UCB, a leading global biopharmaceutical company, has announced today that the Committee for Medicinal Products for Human Use (CHMP) of the European Medicines Agency (EMA) has issued a favorable opinion, recommending the granting of marketing authorization for BIMZELX® (bimekizumab) within the European Union (EU)/European Economic Area (EEA). This recommendation pertains to the treatment of active moderate to severe hidradenitis suppurativa (HS; acne inversa) in adults who have had an inadequate response to conventional systemic HS therapy. Pending approval by the European Commission (EC), bimekizumab stands to become the first IL-17A and IL-17F inhibitor approved in the EU for addressing moderate to severe HS in adults.
Emmanuel Caeymaex, Executive Vice President, Immunology Solutions, and Head of U.S., UCB, expressed the significance of this positive opinion, stating, “The positive opinion from the CHMP represents a significant milestone toward bringing bimekizumab to people living with moderate to severe hidradenitis suppurativa, a chronic, painful inflammatory skin disease with limited treatment options.” If approved, this would mark the fourth marketing authorization for bimekizumab in three years, complementing its existing indications in moderate to severe plaque psoriasis, active psoriatic arthritis, and active axial spondyloarthritis.
Hidradenitis suppurativa (HS) is characterized by chronic inflammation, presenting as nodules, abscesses, and fistulas in areas such as the armpits, groin, and buttocks. It affects about one percent of the population in most studied countries, causing flare-ups and severe pain. Individuals with HS also endure social stigma, isolation, and low self-esteem, significantly impacting their quality of life.
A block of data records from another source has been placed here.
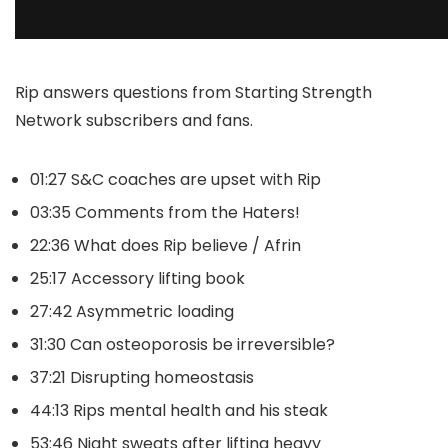
Rip answers questions from Starting Strength
Network subscribers and fans.
01:27 S&C coaches are upset with Rip
03:35 Comments from the Haters!
22:36 What does Rip believe / Afrin
25:17 Accessory lifting book
27:42 Asymmetric loading
31:30 Can osteoporosis be irreversible?
37:21 Disrupting homeostasis
44:13 Rips mental health and his steak
53:46 Night sweats after lifting heavy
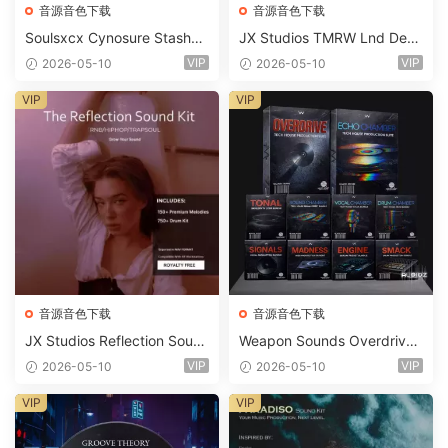
音源音色下载
音源音色下载
Soulsxcx Cynosure Stashkit
JX Studios TMRW Lnd Dee
WAV MiDi FST-FANTASTiC
p And Tech House Sound Ki
VIP
VIP
2026-05-10
2026-05-10
t WAV MiDi Ni Massive Pres
ets-FANTASTiC
VIP
VIP
音源音色下载
音源音色下载
JX Studios Reflection Soun
Weapon Sounds Overdrive
d Kit WAV-FANTASTiC
x Echo Chamber Production
VIP
VIP
2026-05-10
2026-05-10
Suite Bundle WAV MiDi Seru
m 2 Presets-FANTASTiC
VIP
VIP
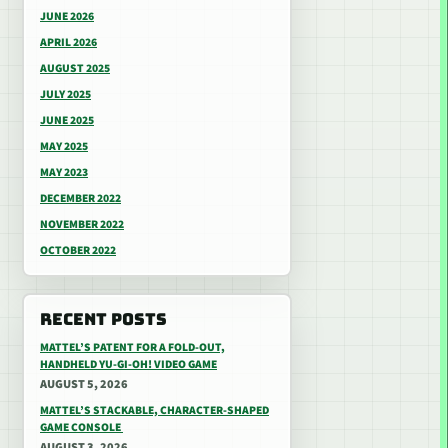
JUNE 2026
APRIL 2026
AUGUST 2025
JULY 2025
JUNE 2025
MAY 2025
MAY 2023
DECEMBER 2022
NOVEMBER 2022
OCTOBER 2022
RECENT POSTS
MATTEL’S PATENT FOR A FOLD-OUT,
HANDHELD YU-GI-OH! VIDEO GAME
AUGUST 5, 2026
MATTEL’S STACKABLE, CHARACTER-SHAPED
GAME CONSOLE
AUGUST 3, 2026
The CHMP’s positive opinion for bimekizumab is rooted in data from the Phase 3 BE HEARD I and BE HEARD II studies, assessing its efficacy and safety in adults with moderate to severe HS. Results indicated that bimekizumab led to statistically significant and clinically meaningful improvements over placebo in HS signs and symptoms, as measured by HiSCR50 at Week 16, the primary endpoint, with sustained responses up to Week 48. Additionally, bimekizumab demonstrated improvements over placebo in the high threshold endpoint, HiSCR75 at Week 16, a crucial secondary endpoint, with sustained responses up to Week 48. The safety profile of bimekizumab remained consistent with previous studies, with no new safety concerns identified.
The CHMP’s positive opinion on bimekizumab in moderate to severe HS will now undergo review by the EC for its final decision. If approved, the marketing authorization will apply to all EU member states and countries within the EEA.